When it comes to songwriting, Stuart has walked the line between preserving country’s musical legacy while also creating new material that doesn’t simply live in the past. It’s a mission he continues with each new batch of songs including those on his latest album “Way Out West.”

“Country music’s past is such a wonderful foundation,” Stuart says. “It’s a strong boulder to stand on but if you handle it wrong it could be like a jail. I use it as inspiration to come up with new ways to move the legacy forward. It’s not only about the past; it’s about the past, present and future.”
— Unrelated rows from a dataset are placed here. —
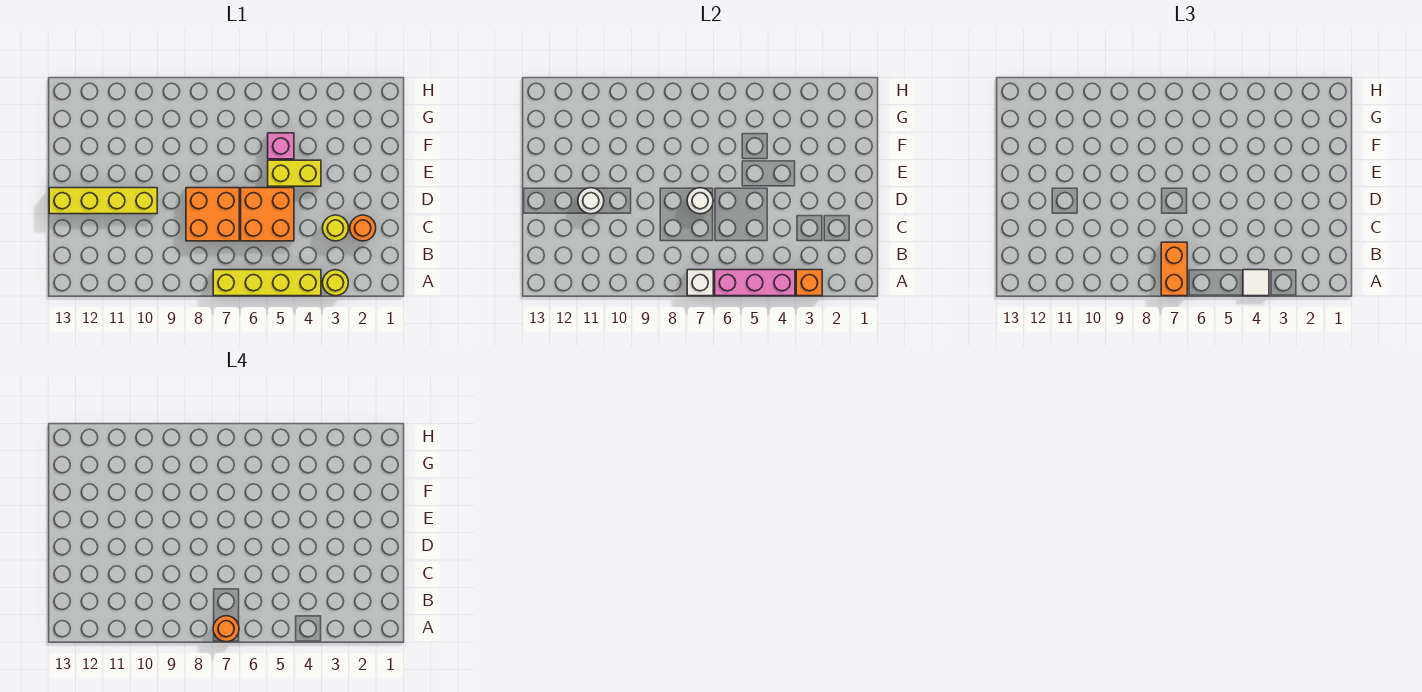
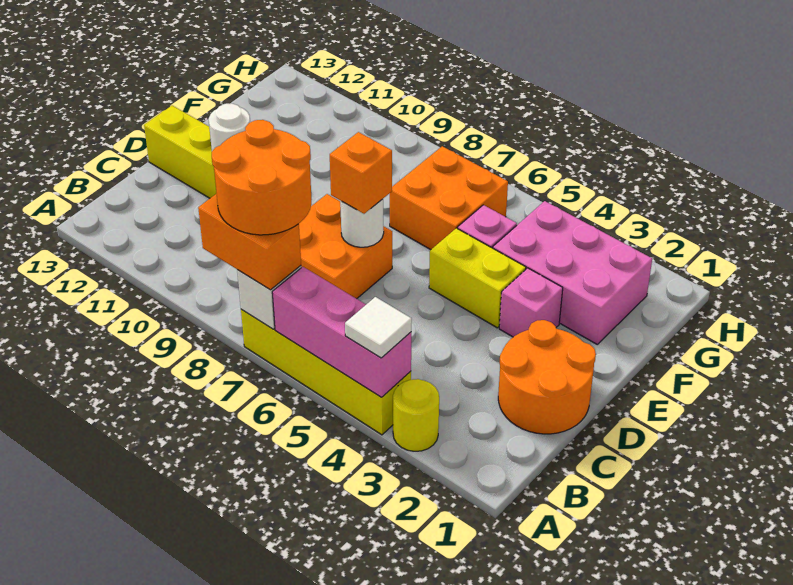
orange 1x1 brick [796,270,822,296] -> orange 1x1 brick moved to [330,132,392,214]
orange 1x2 brick [1161,242,1187,296] -> orange 1x2 brick turned to [198,194,301,290]
orange 1x1 round brick [213,616,239,642] -> orange 2x2 round brick [212,120,312,235]
orange 1x1 round brick [350,215,376,241] -> orange 2x2 round brick [498,320,596,434]
yellow 1x1 round brick [323,215,348,241] -> none
orange 2x2 brick [241,188,294,241] -> orange 2x2 brick moved to [390,146,508,250]
none -> pink 1x1 brick [499,268,563,337]
none -> pink 2x3 brick [493,201,652,344]

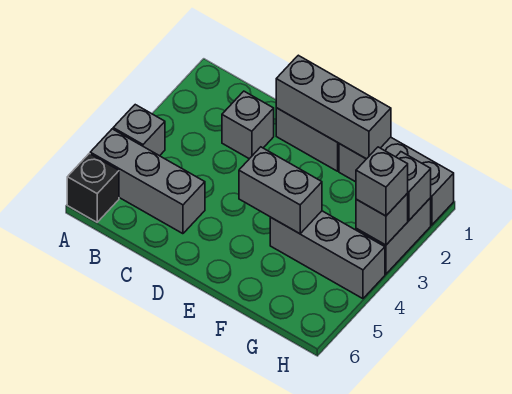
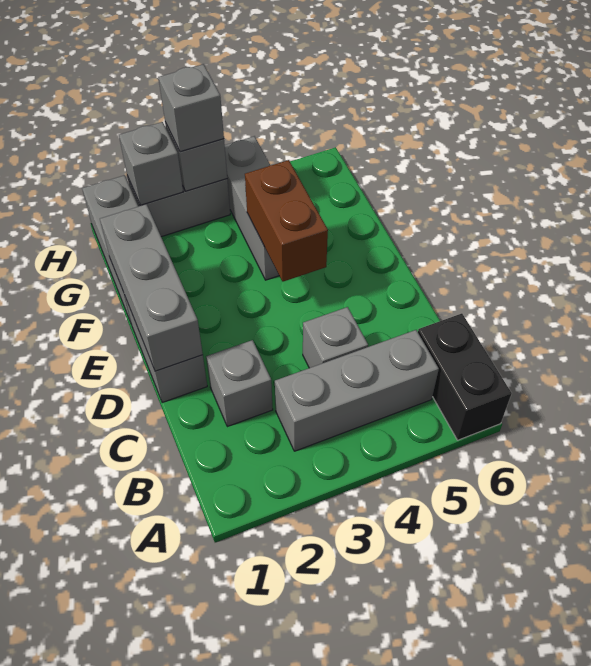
grey 1x1 brick [113,105,165,156] -> grey 1x1 brick moved to [303,307,368,368]
grey 1x3 brick [90,129,205,234] -> grey 1x3 brick turned to [275,330,439,451]
black 1x1 brick [67,154,119,222] -> black 1x2 brick [418,313,512,440]
grey 1x2 brick [239,147,322,234] -> brown 1x2 brick [245,160,328,282]

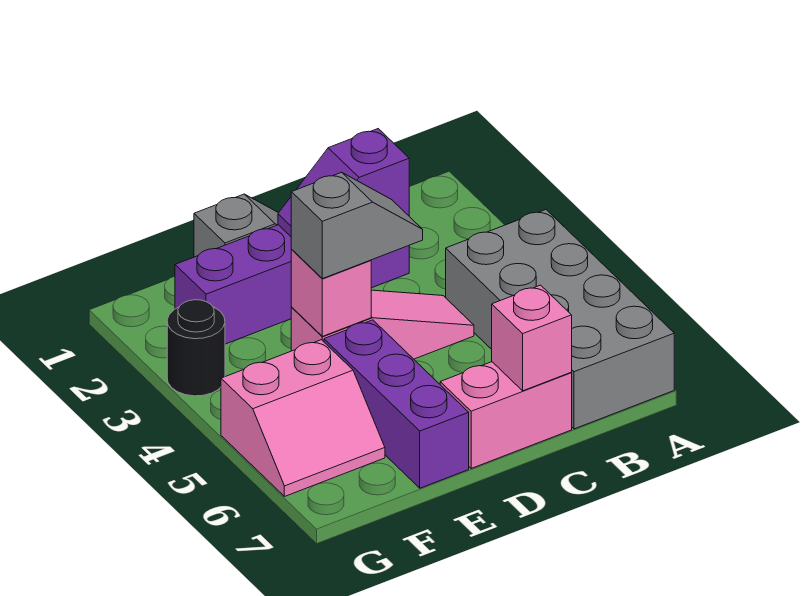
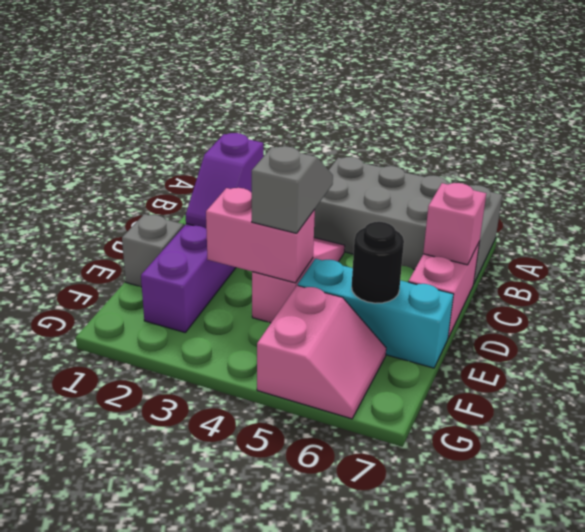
pink 1x1 brick [291,250,371,336] -> pink 1x2 brick [206,188,315,283]
purple 1x3 brick [324,320,469,488] -> cyan 1x3 brick [298,259,454,368]
black 1x1 round brick [167,300,225,396] -> black 1x1 round brick moved to [352,222,404,303]

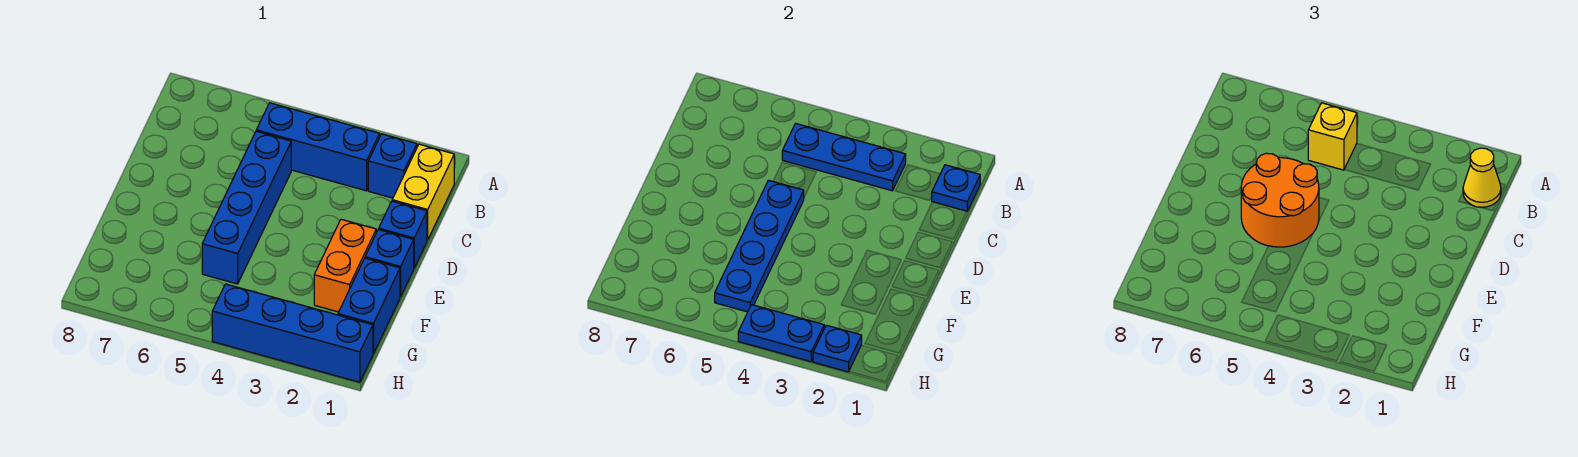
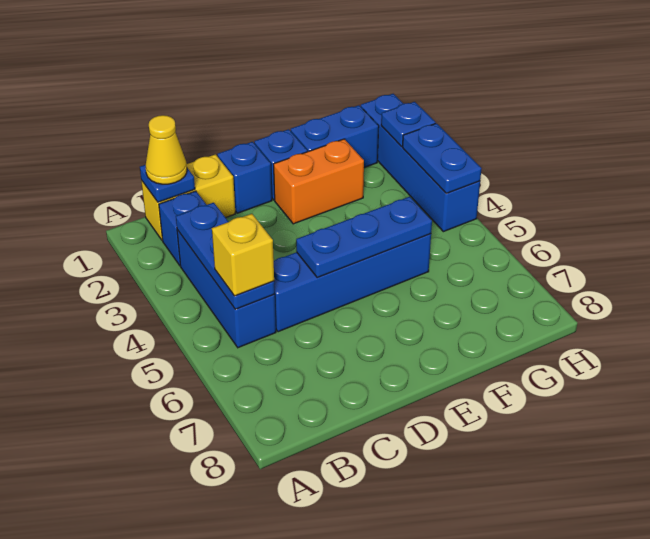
blue 1x4 plate [715,180,804,312] -> blue 1x3 plate [296,197,432,278]
orange 2x2 round brick [1241,153,1319,247] -> none

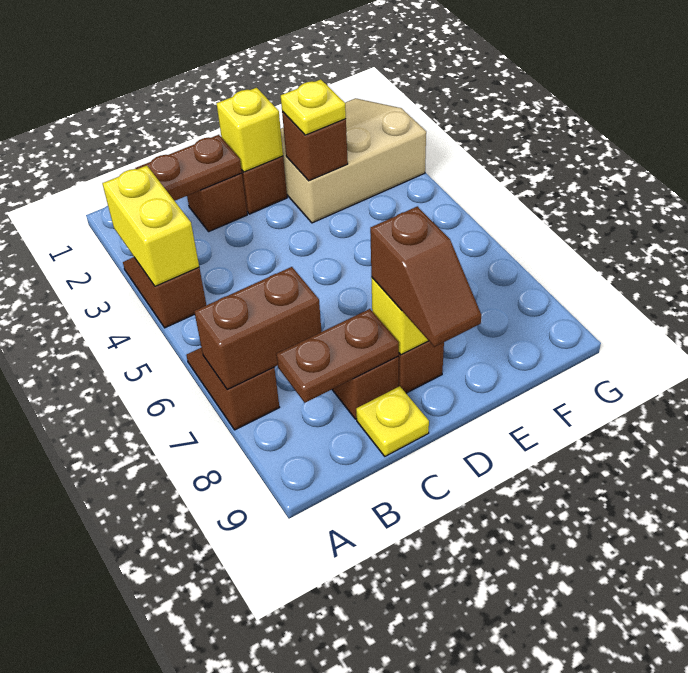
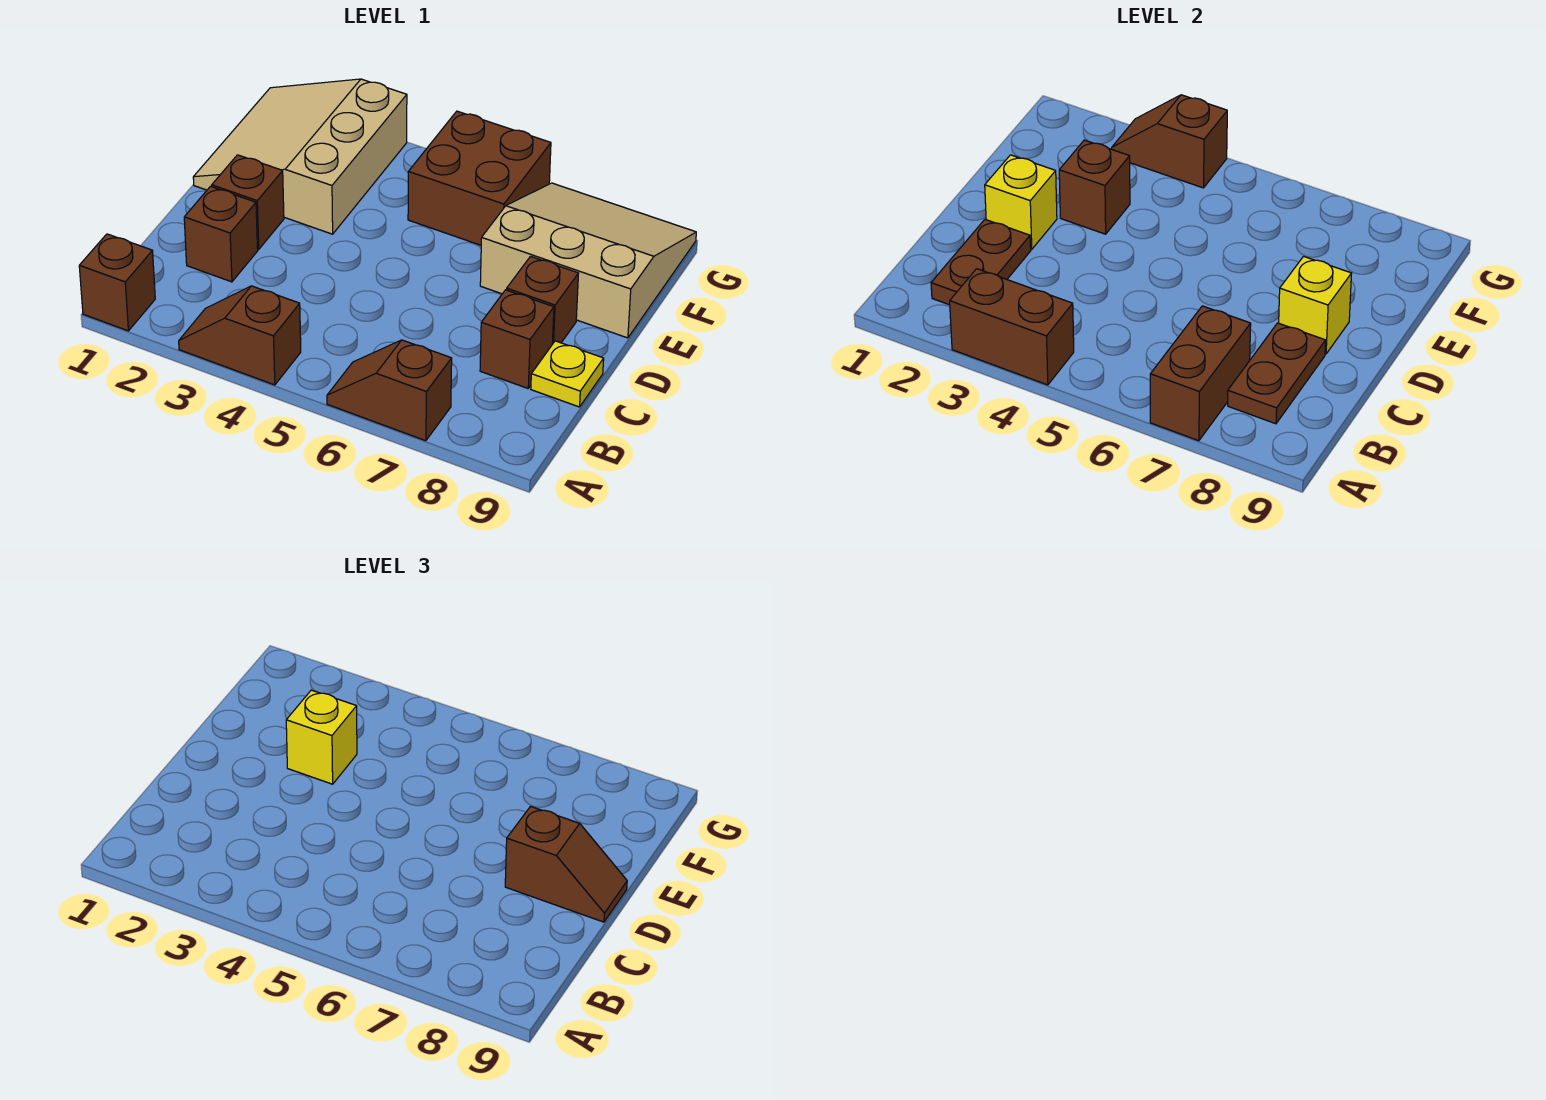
none -> brown 1x1 brick [79,234,155,331]
yellow 1x2 brick [102,165,199,286] -> brown 1x2 brick [950,269,1074,385]
yellow 1x1 plate [281,79,346,135] -> yellow 1x1 brick [286,690,357,784]
none -> tan 3x3 slope [480,183,696,338]
none -> brown 2x2 brick [408,111,551,245]
none -> brown 1x2 slope [1112,95,1227,188]

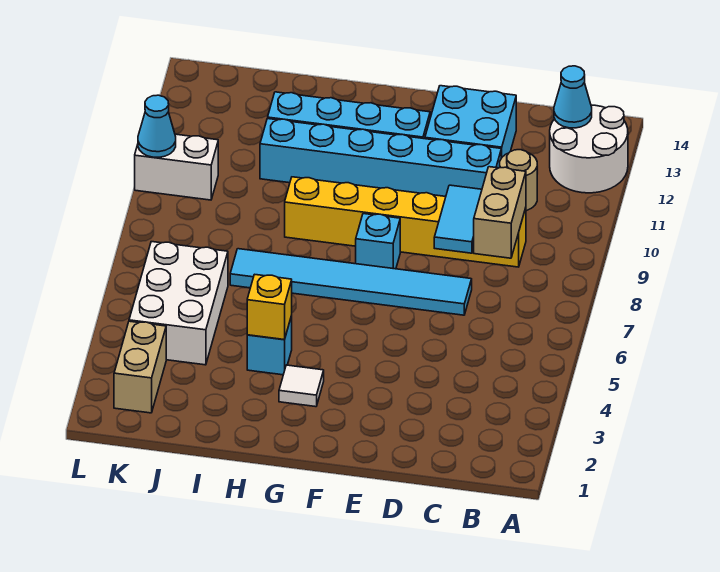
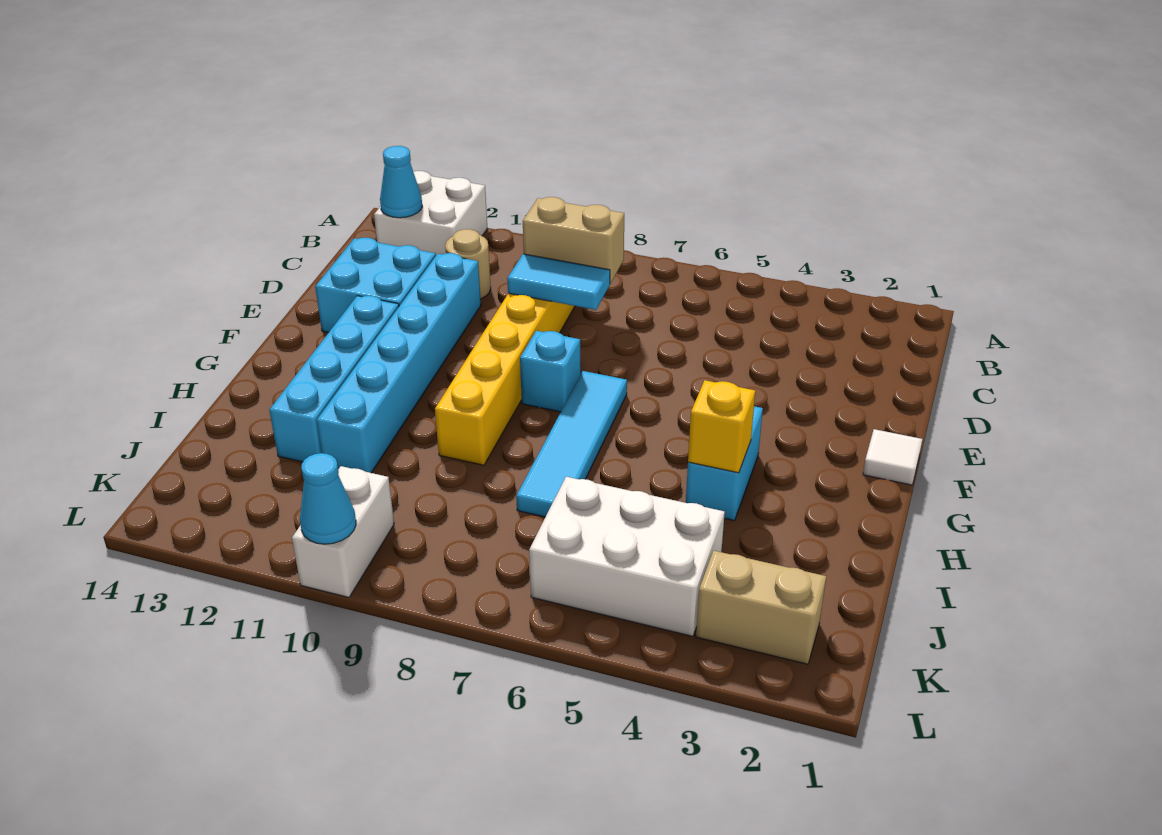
white 2x2 round brick [550,105,628,193] -> white 2x2 brick [374,171,487,255]
cyan 1x6 tile [230,249,472,315] -> cyan 1x4 tile [516,371,627,517]
white 1x1 tile [279,365,324,407] -> white 1x1 tile moved to [863,429,922,485]
cyan 1x1 brick [247,316,292,375] -> cyan 1x2 brick [686,406,763,521]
Keeping with this goal, “Way Out West” is his tribute to the American West, a region that he’s felt a connection to since his early years as a young music fan and player (he was a 12-year-old mandolin prodigy) growing up in Philadelphia, Miss.

“I remember being captivated by the Johnny Cash song ‘Lost on the Desert’,” Stuart reminisces. “It’s western imagery stuck with me and the first time I toured out West with Lester Flatt’s band, I saw the song’s images in person. It was mesmerizing.”

Marty Stuart (front) and his band, the Fabulous Superlatives (guitarist Kenny Vaughan, drummer Harry Stinson and bassist Chris Scruggs). | Provided Photo

The idea for the album began to gel one day on Stuart’s tour bus as he and his band, the Fabulous Superlatives (guitarist Kenny Vaughan, drummer Harry Stinson and bassist Chris Scruggs), sat around talking about things from the West they found inspiring — the music, the television shows, the cars, the desert. “The more we talked, the more we thought why not take this journey and create a love letter to the American West,” Stuart says.

Yet “Way Out West” is not simply another Bakersfield or cowboy record. Instead it’s a tribute to California’s broad influence on country music. Its wide range of songs takes inspiration from the Bakersfield sound, surf music, Beach Boys influenced pop, The Byrds folk-rock jangle, spaghetti Western soundtracks and trippy cosmic psychedelia.

Tom Petty band member Mike Campbell serves as the album’s producer. Stuart first met Campbell in 1995 during the recording of Johnny Cash’s “Unchained” album. Petty’s band served as Cash’s backing band with Stuart and Campbell sharing lead guitar duties.

Stuart knew from that experience that Campbell was “a guy who knows what to do with songs.”

“I think between us there’s a lot of common ground, a lot of common inspiration,” Stuart says. “I needed somebody to push the band, to take us to a place we hadn’t been before. To stretch us beyond our comfort zone.”

The album was recorded at Campbell’s Southern California studio and at legendary Capitol Studios in Hollywood.

“For me there’s Capitol and then there’s everywhere else,” Stuart emphasizes. “It’s the high cathedral of American sound. It just welcomes creativity.”

While Nashville has been his longtime home (he just celebrated his 25th anniversary as a member of the Grand Ole Opry), Stuart recalls that “for a brief moment” he did consider leaving Nashville for California.

“When Lester Flatt passed away in 1979, I was looking for a gig and thinking about heading out there for a job with Bob Dylan but I didn’t really want to leave everything and everyone I knew in the South,” Stuart recalls.

Instead, he ended up in Johnny Cash’s band.

“I’m glad I didn’t leave Nashville,” he says, adding with a laugh, “I figure it would have been a pretty wild life; it probably would have killed me. Now it’s a treat to head out there. It never gets old.”

Mary Houlihan is a local freelance writer.